─── TEXTE DE LECTURE ───

Chacun a
sa madeleine de Proust. La nôtre se nomme Saint-Tropez. Tous les souvenirs
d’enfance et de jeunesse sont là – enfin ceux des grandes vacances, les seuls
qui restent durablement en mémoire. Tout n’était que joie, distractions
agréables, soleil permanent, partie de tennis sur courts en terre battue, plages
où l’on passait une grande partie de son temps.
Saint-Tropez
avait un charme fou, et une population folle. On s’y amusait.
Choses et Vachon faisaient la mode de l’été. On
appréciait les tartares au Gorille, il était déjà difficile de trouver une
chaise rouge chez Sénéquier. On achetait les journaux sur le port, à la Maison de
la Presse, et les livres chez la libraire de l’étroite rue Clémenceau. On
dînait place des Lices, au milieu d’inconnus ou de gens célèbres…
Bleu, blanc, rouge, devant Sénéquier |
Mais Saint-Tropez,
c’est aussi – en cela rien n’a changé – le musée de l’Annonciade. Impensable de
venir ici – deux heures, deux jours ou
deux mois – sans s’y arrêter. Installé dans une ancienne chapelle, à l’entrée
du port, un peu en retrait, il a bénéficié depuis sa création de nombreuses donations
à commencer par celle du collectionneur Georges Grammont, amateur de toiles
fauves, nabis et divisionnistes. Où mieux qu’à l’Annonciade peut-on voir les
œuvres de Signac, Bonnard, Vuillard, Maillol, Matisse, Marquet, Derain,
Vlaminck, Van Dongen… ? Depuis Grammont, grâce à d’autres dons, mais aussi
à des achats pertinents, soutenus par la commune, ce musée compte l’une des
plus belles collections d’art moderne de France. Il faut donc un conservateur
amoureux de cette période artistique, et capable de la mettre en valeur. Ce fut
le cas ces dernières années, grâce à l’œil, aux connaissances, et à « l’amour
de l’art » du conservateur Jean-Paul Monery, qui vient de signer sa
dernière exposition, après vingt-six années mises au profit du rayonnement de
la ville de Saint-Tropez, via son musée municipal.

─── DONNÉES FOURNIES ───

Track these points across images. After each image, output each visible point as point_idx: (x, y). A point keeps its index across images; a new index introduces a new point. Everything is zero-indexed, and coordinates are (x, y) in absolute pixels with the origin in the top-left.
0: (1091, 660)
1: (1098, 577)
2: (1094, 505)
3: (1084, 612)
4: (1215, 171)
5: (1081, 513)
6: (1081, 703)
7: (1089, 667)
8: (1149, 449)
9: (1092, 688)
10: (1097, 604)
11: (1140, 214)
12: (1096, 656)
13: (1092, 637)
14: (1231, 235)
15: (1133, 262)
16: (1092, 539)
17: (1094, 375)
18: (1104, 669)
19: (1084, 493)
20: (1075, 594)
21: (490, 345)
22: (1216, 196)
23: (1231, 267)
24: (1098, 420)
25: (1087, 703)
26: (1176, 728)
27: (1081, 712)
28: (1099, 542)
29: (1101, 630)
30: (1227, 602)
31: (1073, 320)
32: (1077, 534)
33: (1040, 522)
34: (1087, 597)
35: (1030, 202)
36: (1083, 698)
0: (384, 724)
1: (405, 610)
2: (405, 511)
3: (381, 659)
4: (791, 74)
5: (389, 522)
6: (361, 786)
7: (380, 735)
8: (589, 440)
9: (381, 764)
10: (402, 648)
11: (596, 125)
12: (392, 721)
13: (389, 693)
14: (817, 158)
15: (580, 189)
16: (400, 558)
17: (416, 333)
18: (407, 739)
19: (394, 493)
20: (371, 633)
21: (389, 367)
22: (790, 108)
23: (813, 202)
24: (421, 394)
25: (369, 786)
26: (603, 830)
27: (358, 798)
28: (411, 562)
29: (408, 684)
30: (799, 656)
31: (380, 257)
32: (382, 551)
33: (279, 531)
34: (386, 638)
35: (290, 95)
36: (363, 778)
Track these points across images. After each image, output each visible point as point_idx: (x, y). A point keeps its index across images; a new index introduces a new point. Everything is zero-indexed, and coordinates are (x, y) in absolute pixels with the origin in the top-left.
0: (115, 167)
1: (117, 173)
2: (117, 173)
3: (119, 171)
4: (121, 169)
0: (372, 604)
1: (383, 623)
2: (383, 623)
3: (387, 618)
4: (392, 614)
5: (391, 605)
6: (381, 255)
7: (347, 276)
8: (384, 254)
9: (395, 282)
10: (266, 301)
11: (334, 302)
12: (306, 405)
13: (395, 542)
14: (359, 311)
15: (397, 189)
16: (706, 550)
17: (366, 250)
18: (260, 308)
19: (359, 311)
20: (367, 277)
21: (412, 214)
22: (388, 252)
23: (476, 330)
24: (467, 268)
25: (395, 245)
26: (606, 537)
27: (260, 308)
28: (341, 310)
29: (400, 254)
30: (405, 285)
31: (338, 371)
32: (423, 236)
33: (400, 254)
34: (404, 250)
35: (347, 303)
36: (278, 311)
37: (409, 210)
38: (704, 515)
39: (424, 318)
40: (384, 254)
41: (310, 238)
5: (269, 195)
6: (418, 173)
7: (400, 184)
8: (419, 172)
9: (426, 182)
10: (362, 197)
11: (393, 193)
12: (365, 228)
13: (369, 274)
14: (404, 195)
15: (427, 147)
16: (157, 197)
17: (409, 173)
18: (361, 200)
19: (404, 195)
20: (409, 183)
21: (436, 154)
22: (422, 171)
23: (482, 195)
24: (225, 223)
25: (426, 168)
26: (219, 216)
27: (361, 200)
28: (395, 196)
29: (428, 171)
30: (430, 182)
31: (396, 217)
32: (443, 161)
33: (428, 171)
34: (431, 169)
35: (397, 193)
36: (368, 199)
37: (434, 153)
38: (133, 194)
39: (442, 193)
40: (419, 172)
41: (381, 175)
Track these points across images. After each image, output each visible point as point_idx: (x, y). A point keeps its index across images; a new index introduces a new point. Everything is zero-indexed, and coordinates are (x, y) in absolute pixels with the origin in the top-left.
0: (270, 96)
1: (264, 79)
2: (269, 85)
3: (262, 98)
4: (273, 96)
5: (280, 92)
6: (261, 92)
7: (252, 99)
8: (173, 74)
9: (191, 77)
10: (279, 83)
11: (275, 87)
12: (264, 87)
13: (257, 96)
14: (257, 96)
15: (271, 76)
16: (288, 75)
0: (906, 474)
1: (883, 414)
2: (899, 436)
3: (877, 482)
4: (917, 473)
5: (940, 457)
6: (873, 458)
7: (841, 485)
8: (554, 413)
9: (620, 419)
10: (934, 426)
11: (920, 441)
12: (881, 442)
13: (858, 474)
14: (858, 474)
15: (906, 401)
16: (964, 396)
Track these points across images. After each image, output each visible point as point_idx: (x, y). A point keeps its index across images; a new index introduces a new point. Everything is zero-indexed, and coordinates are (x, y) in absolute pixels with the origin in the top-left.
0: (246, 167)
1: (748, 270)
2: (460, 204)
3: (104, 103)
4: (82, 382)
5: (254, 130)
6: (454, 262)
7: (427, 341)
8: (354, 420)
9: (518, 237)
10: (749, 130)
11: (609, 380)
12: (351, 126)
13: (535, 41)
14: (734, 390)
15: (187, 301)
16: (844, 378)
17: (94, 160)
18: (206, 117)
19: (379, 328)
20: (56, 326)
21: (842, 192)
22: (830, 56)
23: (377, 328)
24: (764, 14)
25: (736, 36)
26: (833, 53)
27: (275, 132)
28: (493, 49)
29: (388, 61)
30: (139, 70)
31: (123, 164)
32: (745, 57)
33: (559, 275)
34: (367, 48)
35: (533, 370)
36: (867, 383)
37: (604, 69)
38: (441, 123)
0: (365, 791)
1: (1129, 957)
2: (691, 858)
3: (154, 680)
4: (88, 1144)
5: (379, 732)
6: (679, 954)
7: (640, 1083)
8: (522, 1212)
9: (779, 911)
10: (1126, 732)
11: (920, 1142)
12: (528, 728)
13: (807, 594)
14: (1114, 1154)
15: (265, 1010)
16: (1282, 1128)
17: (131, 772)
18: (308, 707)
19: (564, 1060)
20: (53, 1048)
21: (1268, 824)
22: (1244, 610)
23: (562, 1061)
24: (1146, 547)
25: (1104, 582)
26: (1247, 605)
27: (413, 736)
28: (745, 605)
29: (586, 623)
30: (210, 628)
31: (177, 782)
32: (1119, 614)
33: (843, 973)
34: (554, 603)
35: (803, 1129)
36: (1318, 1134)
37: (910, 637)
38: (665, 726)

───

EXERCICES -
1. Selon le texte sur Saint-Tropez, dans quel type de bâtiment le musée de l'Annonciade est-il installé ?
2. Poursuivez le texte sur Saint-Tropez après sa dernière phrase.
Les enregistrements n'ont aucun rapport avec le texte.

RÉSULTATS -
1. Dans une ancienne chapelle.

2.
Jean-Paul Monery dans le jardin du musée de l'Annonciade, 10 juin 2017 |
En
septembre 1991, après le musée de Grenoble, Jean-Paul Monery prit les fonctions
du musée de l’Annonciade. Il étudia, comme il se doit, les collections dont il
avait la charge, et consacra sa première exposition à Paul Signac, qui avait
découvert la cité varoise cent ans auparavant. Après cette entrée en matière,
qui rendait hommage au plus célèbre des artistes tropéziens d’adoption, il
continua à proposer aux autochtones, mais aussi aux touristes amateurs d’art
venant du monde entier, des expositions, souvent monographiques, qui mirent en
avant le travail de chacun des peintres de la collection du musée. Monter ces
expositions aura demandé un travail acharné, ce qu’accomplit Jean-Paul Monery
avec le sourire, et toujours une aisance apparente. Vingt-six ans conservateur
au musée de l’Annonciade, une cinquantaine d’expositions organisées, presque
autant de catalogues publiés, n’est-ce pas là une tâche accomplie qui mérite
une Légion d’honneur ? Pour nous, si !
Le musée de l'Annonciade, Saint-Tropez |
Le samedi
10 juin 2017 eut lieu l’inauguration de la dernière exposition organisée par
Jean-Paul Monery :
« Georges
Braque et Henri Laurens, quarante années d’amitié ».
A 12 h 30,
devant l’entrée du musée, le maire de la ville, Jean-Pierre Tuvéri, lut un
discours consacré au peintre Braque et au sculpteur Laurens. Après cette entrée
en matière, il eut surtout des mots très amicaux et reconnaissants envers
« son » conservateur qui quittait la place pour la laisser à son
successeur, fin septembre. Le maire démontra combien ce conservateur avait marqué
la ville de son empreinte. Puis, Jean-Paul Monery prit la parole pour
expliquer, avec brio et émotion, son ultime accrochage. La foule, attentive,
gagna ensuite l’intérieur du musée pour découvrir les toiles et les bronzes des
deux maîtres.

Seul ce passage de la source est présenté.